Early Detection and Annual Mammograms

Early Detection and Annual Mammograms

So here’s one more reason to be vigilant about annual mammograms: early detection. Early detection means finding a cancer in its most fight-able form. In short, early detection can a cancer diagnosis doesn’t have to be a death sentence. In fact, if caught in it’s earliest stage, the survival rate is a whopping 93%. Those are good odds.

Weren’t we just talking about early detection the other day? Yeah, it happens. But what has happened recently is an article in the American Journal of Roentgenology demonstrated that women who have annual mammograms – if a cancer is found – are more likely to have earlier stage, smaller breast cancers. Women who are inconsistent and less likely to remember their annuals do not run such great odds. This is bad news for women who excuse-out and skip even just a year or two’s worth run the risk of a late stage cancer diagnosis. 

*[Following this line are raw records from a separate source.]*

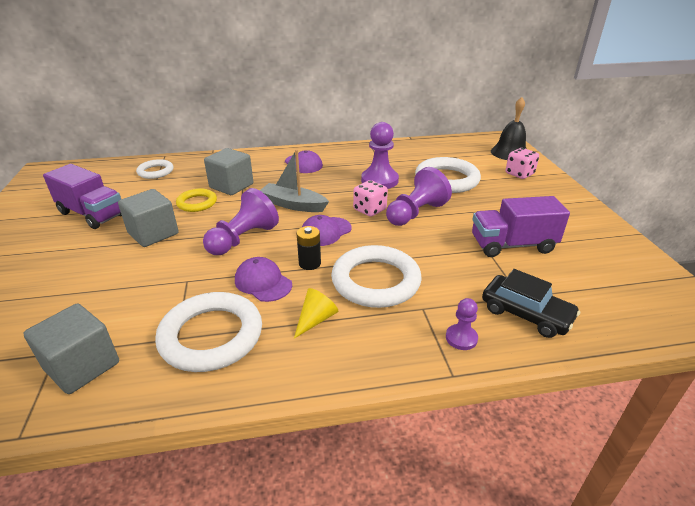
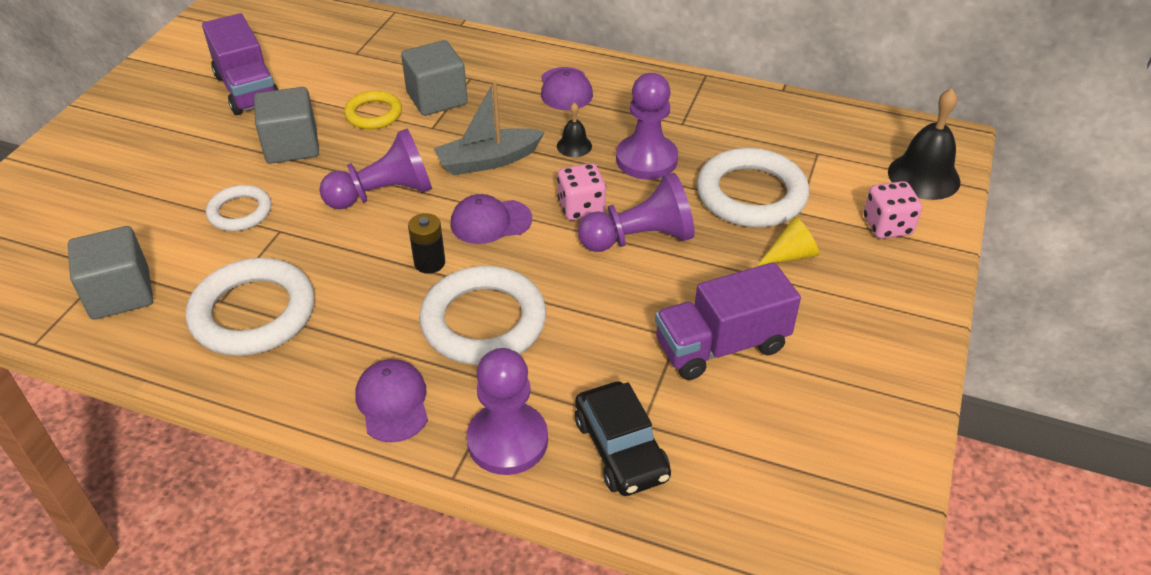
camera: 30 degrees right, 10 degrees up
white ring [136,159,174,179] -> white ring moved to [206,185,272,231]
purple cap [235,257,292,302] -> purple cap moved to [355,359,428,442]
grey boat [260,150,329,212] -> grey boat turned 75 degrees counterclockwise [434,81,545,175]
yellow cone [294,288,338,339] -> yellow cone moved to [757,216,819,266]
purple pawn [446,298,478,350] -> purple pawn [466,348,548,475], size x1.90
purple truck [472,196,570,257] -> purple truck turned 45 degrees counterclockwise [655,262,801,380]
none -> black bell [557,102,592,157]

So what makes some women better at getting their annual mammograms than others? There a several factors: The first is women with a positive family history of breast cancer are more vigilant – as they should be. We’ve found this in our practice that women with a first degree relative with breast cancer are often good at having annual mammograms.

Another thing that correlated was women who had more medical encounters during the year were more consistent about getting their annuals. So if you saw your doctor multiple times during the year you were more likely to have annual mammogram.

Additionally, a short travel time to a mammography center also directly related to having annual exams. Lastly, it seems that referral by a primary care doctor is an important part of ladies having their annual study. (It is important to note that some – but not all – insurers do not require a doctor’s order for an annual screening mammogram, so getting a referral can be good prompting but may not be a required step.)

This study reinforces the use of routine screening mammogram as it will decrease the chance of a patient having a later stage breast cancer. This will hopefully decrease the extent of treatment including surgery, radiation and chemotherapy. In short, good breast health habits lead to better health results.